O que terá de interessar, quer aos habitantes de Tulo, como a todo o país, obviamente, seria saber se Tulo e Muchenga, no distrito do Lago, seriam capazes de assegurar um fluxo de informação contínuo sobre esta preciosidade, se passariam a fazer parte do roteiro científico dos pesquisadores nacionais, se dos proveitos e benefícios a montante ocorreriam no local. Na realidade, em que medida o turismo nacional estabeleceria uma rota para visitas de rotina e ainda, como se impulsionaria as rotas do turismo científico, académico e educacional?

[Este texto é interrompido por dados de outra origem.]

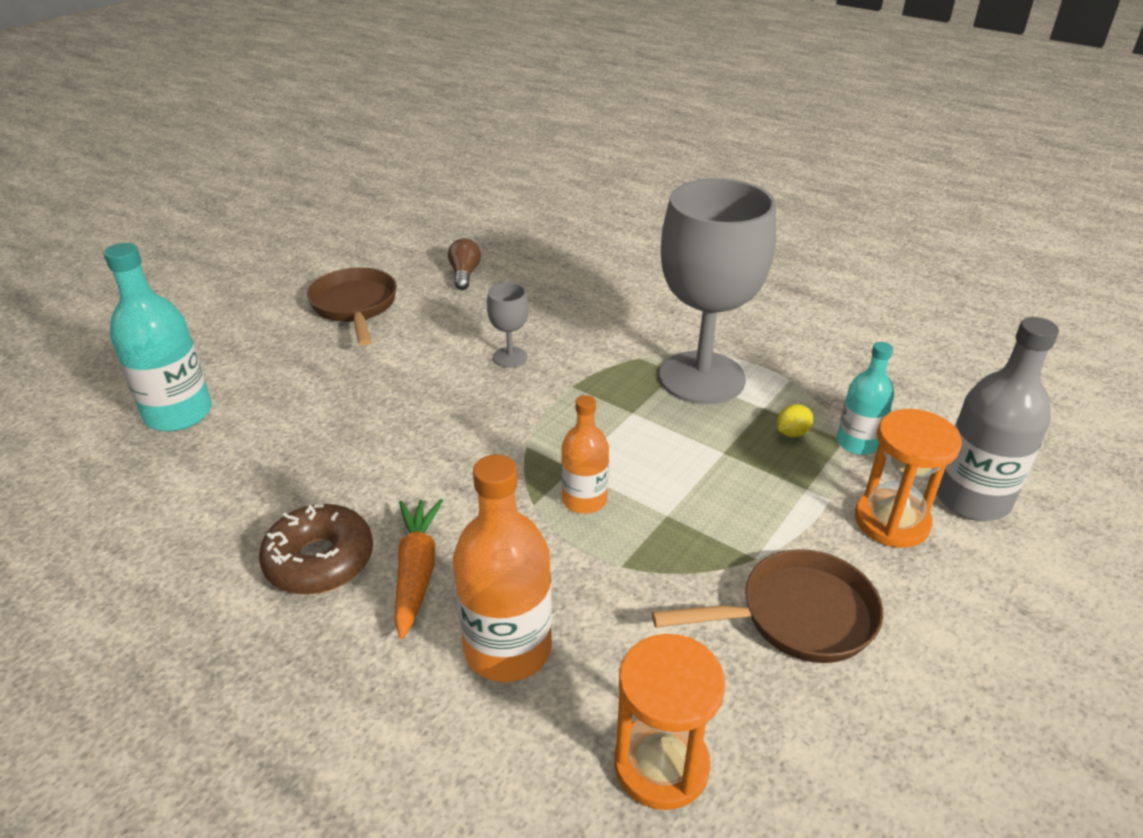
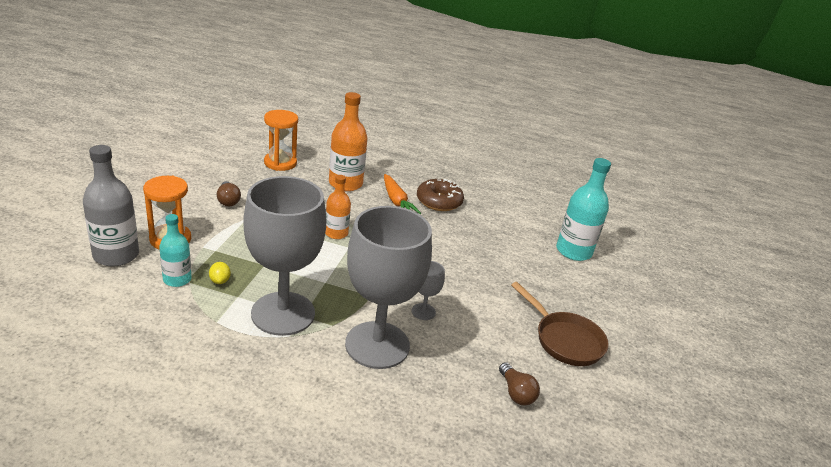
camera: 155 degrees right, 5 degrees down
brown pan [652,549,883,663] -> brown light bulb [217,181,241,206]
yellow lemon [777,404,813,437] -> yellow lemon turned 45 degrees counterclockwise [209,262,231,284]
none -> grey goblet [345,206,432,369]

Para já, a única certeza é de que o Museu Nacional de Geologia elaborou um projecto denominado PalNiassa, para o sequenciamento das pesquisas efectuadas. Para Agosto de 2010 está agendada uma segunda expedição. Técnicos nacionais estão em preparação. Os vários sites da Internet continuarão a dar destaque a Niassa e ao País.